=== Section Start ===

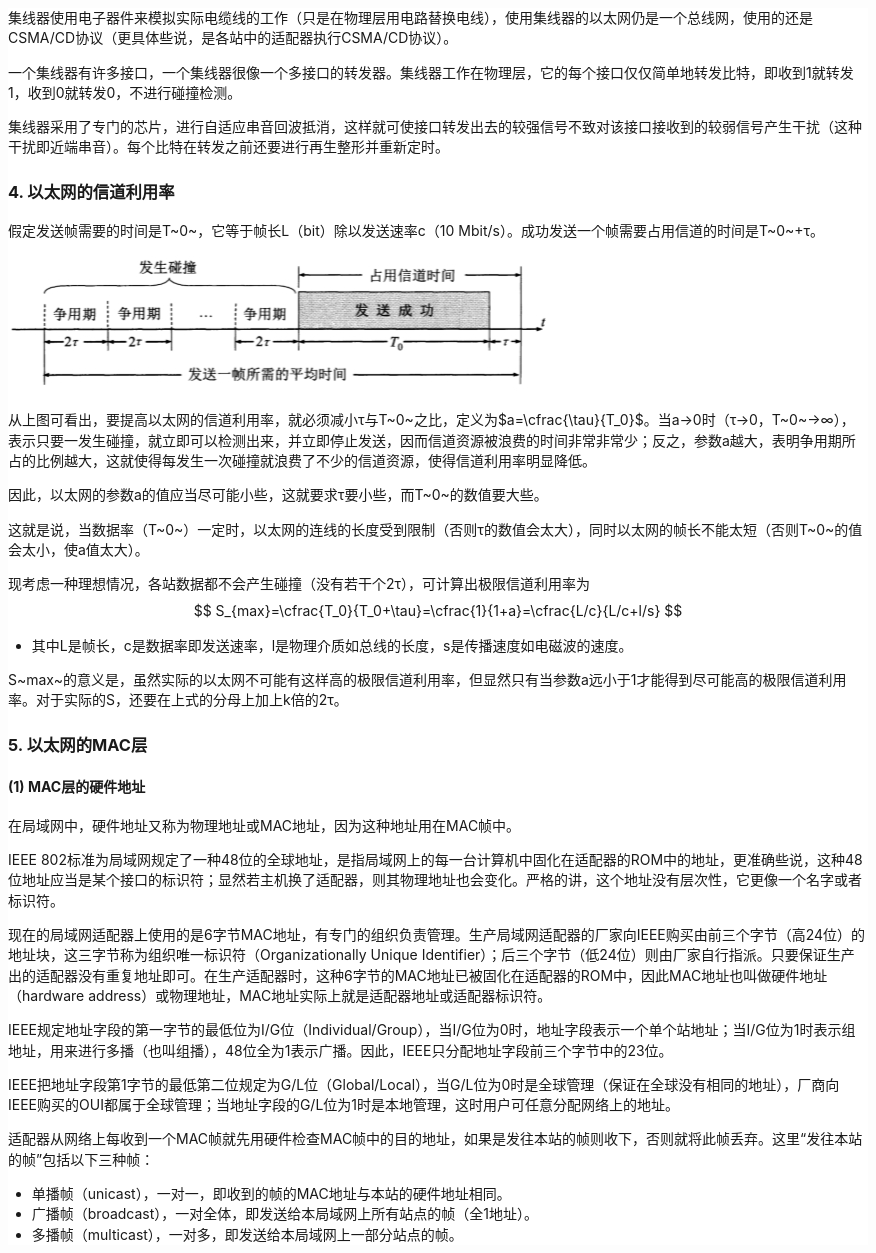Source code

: 集线器使用电子器件来模拟实际电缆线的工作（只是在物理层用电路替换电线），使用集线器的以太网仍是一个总线网，使用的还是CSMA/CD协议（更具体些说，是各站中的适配器执行CSMA/CD协议）。

一个集线器有许多接口，一个集线器很像一个多接口的转发器。集线器工作在物理层，它的每个接口仅仅简单地转发比特，即收到1就转发1，收到0就转发0，不进行碰撞检测。

集线器采用了专门的芯片，进行自适应串音回波抵消，这样就可使接口转发出去的较强信号不致对该接口接收到的较弱信号产生干扰（这种干扰即近端串音）。每个比特在转发之前还要进行再生整形并重新定时。

### 4. 以太网的信道利用率

假定发送帧需要的时间是T~0~，它等于帧长L（bit）除以发送速率c（10 Mbit/s）。成功发送一个帧需要占用信道的时间是T~0~+τ。

![](计算机网络.assets/以太网发送一帧所需的平局时间.jpg)

从上图可看出，要提高以太网的信道利用率，就必须减小τ与T~0~之比，定义为$a=\cfrac{\tau}{T_0}$。当a→0时（τ→0，T~0~→∞），表示只要一发生碰撞，就立即可以检测出来，并立即停止发送，因而信道资源被浪费的时间非常非常少；反之，参数a越大，表明争用期所占的比例越大，这就使得每发生一次碰撞就浪费了不少的信道资源，使得信道利用率明显降低。

因此，以太网的参数a的值应当尽可能小些，这就要求τ要小些，而T~0~的数值要大些。

这就是说，当数据率（T~0~）一定时，以太网的连线的长度受到限制（否则τ的数值会太大），同时以太网的帧长不能太短（否则T~0~的值会太小，使a值太大）。

现考虑一种理想情况，各站数据都不会产生碰撞（没有若干个2τ），可计算出极限信道利用率为
$$
S_{max}=\cfrac{T_0}{T_0+\tau}=\cfrac{1}{1+a}=\cfrac{L/c}{L/c+l/s}
$$

- 其中L是帧长，c是数据率即发送速率，l是物理介质如总线的长度，s是传播速度如电磁波的速度。

S~max~的意义是，虽然实际的以太网不可能有这样高的极限信道利用率，但显然只有当参数a远小于1才能得到尽可能高的极限信道利用率。对于实际的S，还要在上式的分母上加上k倍的2τ。

### 5. 以太网的MAC层

#### (1) MAC层的硬件地址

在局域网中，硬件地址又称为物理地址或MAC地址，因为这种地址用在MAC帧中。

IEEE 802标准为局域网规定了一种48位的全球地址，是指局域网上的每一台计算机中固化在适配器的ROM中的地址，更准确些说，这种48位地址应当是某个接口的标识符；显然若主机换了适配器，则其物理地址也会变化。严格的讲，这个地址没有层次性，它更像一个名字或者标识符。

现在的局域网适配器上使用的是6字节MAC地址，有专门的组织负责管理。生产局域网适配器的厂家向IEEE购买由前三个字节（高24位）的地址块，这三字节称为组织唯一标识符（Organizationally Unique Identifier）；后三个字节（低24位）则由厂家自行指派。只要保证生产出的适配器没有重复地址即可。在生产适配器时，这种6字节的MAC地址已被固化在适配器的ROM中，因此MAC地址也叫做硬件地址（hardware address）或物理地址，MAC地址实际上就是适配器地址或适配器标识符。

IEEE规定地址字段的第一字节的最低位为I/G位（Individual/Group），当I/G位为0时，地址字段表示一个单个站地址；当I/G位为1时表示组地址，用来进行多播（也叫组播），48位全为1表示广播。因此，IEEE只分配地址字段前三个字节中的23位。

IEEE把地址字段第1字节的最低第二位规定为G/L位（Global/Local），当G/L位为0时是全球管理（保证在全球没有相同的地址），厂商向IEEE购买的OUI都属于全球管理；当地址字段的G/L位为1时是本地管理，这时用户可任意分配网络上的地址。

适配器从网络上每收到一个MAC帧就先用硬件检查MAC帧中的目的地址，如果是发往本站的帧则收下，否则就将此帧丢弃。这里“发往本站的帧”包括以下三种帧：

- 单播帧（unicast），一对一，即收到的帧的MAC地址与本站的硬件地址相同。
- 广播帧（broadcast），一对全体，即发送给本局域网上所有站点的帧（全1地址）。
- 多播帧（multicast），一对多，即发送给本局域网上一部分站点的帧。
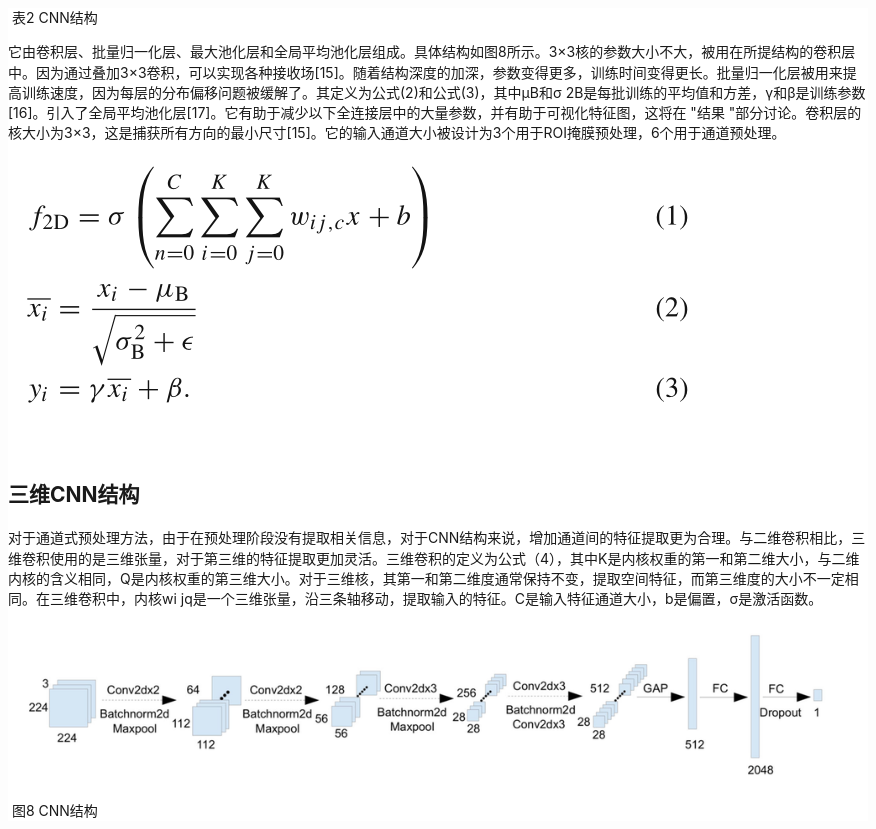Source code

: ​																									表2 CNN结构

​		它由卷积层、批量归一化层、最大池化层和全局平均池化层组成。具体结构如图8所示。3×3核的参数大小不大，被用在所提结构的卷积层中。因为通过叠加3×3卷积，可以实现各种接收场[15]。随着结构深度的加深，参数变得更多，训练时间变得更长。批量归一化层被用来提高训练速度，因为每层的分布偏移问题被缓解了。其定义为公式(2)和公式(3)，其中μB和σ 2B是每批训练的平均值和方差，γ和β是训练参数[16]。引入了全局平均池化层[17]。它有助于减少以下全连接层中的大量参数，并有助于可视化特征图，这将在 "结果 "部分讨论。卷积层的核大小为3×3，这是捕获所有方向的最小尺寸[15]。它的输入通道大小被设计为3个用于ROI掩膜预处理，6个用于通道预处理。

![image-20221115090420686](https://raw.githubusercontent.com/dalongmaot/arm_linux/main/imgs/image-20221115090420686.png)



## 三维CNN结构

​		对于通道式预处理方法，由于在预处理阶段没有提取相关信息，对于CNN结构来说，增加通道间的特征提取更为合理。与二维卷积相比，三维卷积使用的是三维张量，对于第三维的特征提取更加灵活。三维卷积的定义为公式（4），其中K是内核权重的第一和第二维大小，与二维内核的含义相同，Q是内核权重的第三维大小。对于三维核，其第一和第二维度通常保持不变，提取空间特征，而第三维度的大小不一定相同。在三维卷积中，内核wi jq是一个三维张量，沿三条轴移动，提取输入的特征。C是输入特征通道大小，b是偏置，σ是激活函数。

![image-20221115090652666](https://raw.githubusercontent.com/dalongmaot/arm_linux/main/imgs/image-20221115090652666.png)

​																									图8 CNN结构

=== Section End ===

▶ _What you are asked to do_:
Update the records above by changing every "集线器" to "hub" and keeping all other text as it is. Leave the pictures out of your answer.

▶ _Answer space_:
Source code

: hub使用电子器件来模拟实际电缆线的工作（只是在物理层用电路替换电线），使用hub的以太网仍是一个总线网，使用的还是CSMA/CD协议（更具体些说，是各站中的适配器执行CSMA/CD协议）。

一个hub有许多接口，一个hub很像一个多接口的转发器。hub工作在物理层，它的每个接口仅仅简单地转发比特，即收到1就转发1，收到0就转发0，不进行碰撞检测。

hub采用了专门的芯片，进行自适应串音回波抵消，这样就可使接口转发出去的较强信号不致对该接口接收到的较弱信号产生干扰（这种干扰即近端串音）。每个比特在转发之前还要进行再生整形并重新定时。

### 4. 以太网的信道利用率

假定发送帧需要的时间是T~0~，它等于帧长L（bit）除以发送速率c（10 Mbit/s）。成功发送一个帧需要占用信道的时间是T~0~+τ。

![](计算机网络.assets/以太网发送一帧所需的平局时间.jpg)

从上图可看出，要提高以太网的信道利用率，就必须减小τ与T~0~之比，定义为$a=\cfrac{\tau}{T_0}$。当a→0时（τ→0，T~0~→∞），表示只要一发生碰撞，就立即可以检测出来，并立即停止发送，因而信道资源被浪费的时间非常非常少；反之，参数a越大，表明争用期所占的比例越大，这就使得每发生一次碰撞就浪费了不少的信道资源，使得信道利用率明显降低。

因此，以太网的参数a的值应当尽可能小些，这就要求τ要小些，而T~0~的数值要大些。

这就是说，当数据率（T~0~）一定时，以太网的连线的长度受到限制（否则τ的数值会太大），同时以太网的帧长不能太短（否则T~0~的值会太小，使a值太大）。

现考虑一种理想情况，各站数据都不会产生碰撞（没有若干个2τ），可计算出极限信道利用率为
$$
S_{max}=\cfrac{T_0}{T_0+\tau}=\cfrac{1}{1+a}=\cfrac{L/c}{L/c+l/s}
$$

- 其中L是帧长，c是数据率即发送速率，l是物理介质如总线的长度，s是传播速度如电磁波的速度。

S~max~的意义是，虽然实际的以太网不可能有这样高的极限信道利用率，但显然只有当参数a远小于1才能得到尽可能高的极限信道利用率。对于实际的S，还要在上式的分母上加上k倍的2τ。

### 5. 以太网的MAC层

#### (1) MAC层的硬件地址

在局域网中，硬件地址又称为物理地址或MAC地址，因为这种地址用在MAC帧中。

IEEE 802标准为局域网规定了一种48位的全球地址，是指局域网上的每一台计算机中固化在适配器的ROM中的地址，更准确些说，这种48位地址应当是某个接口的标识符；显然若主机换了适配器，则其物理地址也会变化。严格的讲，这个地址没有层次性，它更像一个名字或者标识符。

现在的局域网适配器上使用的是6字节MAC地址，有专门的组织负责管理。生产局域网适配器的厂家向IEEE购买由前三个字节（高24位）的地址块，这三字节称为组织唯一标识符（Organizationally Unique Identifier）；后三个字节（低24位）则由厂家自行指派。只要保证生产出的适配器没有重复地址即可。在生产适配器时，这种6字节的MAC地址已被固化在适配器的ROM中，因此MAC地址也叫做硬件地址（hardware address）或物理地址，MAC地址实际上就是适配器地址或适配器标识符。

IEEE规定地址字段的第一字节的最低位为I/G位（Individual/Group），当I/G位为0时，地址字段表示一个单个站地址；当I/G位为1时表示组地址，用来进行多播（也叫组播），48位全为1表示广播。因此，IEEE只分配地址字段前三个字节中的23位。

IEEE把地址字段第1字节的最低第二位规定为G/L位（Global/Local），当G/L位为0时是全球管理（保证在全球没有相同的地址），厂商向IEEE购买的OUI都属于全球管理；当地址字段的G/L位为1时是本地管理，这时用户可任意分配网络上的地址。

适配器从网络上每收到一个MAC帧就先用硬件检查MAC帧中的目的地址，如果是发往本站的帧则收下，否则就将此帧丢弃。这里“发往本站的帧”包括以下三种帧：

- 单播帧（unicast），一对一，即收到的帧的MAC地址与本站的硬件地址相同。
- 广播帧（broadcast），一对全体，即发送给本局域网上所有站点的帧（全1地址）。
- 多播帧（multicast），一对多，即发送给本局域网上一部分站点的帧。
Source code

: ​																									表2 CNN结构

​		它由卷积层、批量归一化层、最大池化层和全局平均池化层组成。具体结构如图8所示。3×3核的参数大小不大，被用在所提结构的卷积层中。因为通过叠加3×3卷积，可以实现各种接收场[15]。随着结构深度的加深，参数变得更多，训练时间变得更长。批量归一化层被用来提高训练速度，因为每层的分布偏移问题被缓解了。其定义为公式(2)和公式(3)，其中μB和σ 2B是每批训练的平均值和方差，γ和β是训练参数[16]。引入了全局平均池化层[17]。它有助于减少以下全连接层中的大量参数，并有助于可视化特征图，这将在 "结果 "部分讨论。卷积层的核大小为3×3，这是捕获所有方向的最小尺寸[15]。它的输入通道大小被设计为3个用于ROI掩膜预处理，6个用于通道预处理。

![image-20221115090420686](https://raw.githubusercontent.com/dalongmaot/arm_linux/main/imgs/image-20221115090420686.png)



## 三维CNN结构

​		对于通道式预处理方法，由于在预处理阶段没有提取相关信息，对于CNN结构来说，增加通道间的特征提取更为合理。与二维卷积相比，三维卷积使用的是三维张量，对于第三维的特征提取更加灵活。三维卷积的定义为公式（4），其中K是内核权重的第一和第二维大小，与二维内核的含义相同，Q是内核权重的第三维大小。对于三维核，其第一和第二维度通常保持不变，提取空间特征，而第三维度的大小不一定相同。在三维卷积中，内核wi jq是一个三维张量，沿三条轴移动，提取输入的特征。C是输入特征通道大小，b是偏置，σ是激活函数。

![image-20221115090652666](https://raw.githubusercontent.com/dalongmaot/arm_linux/main/imgs/image-20221115090652666.png)

​																									图8 CNN结构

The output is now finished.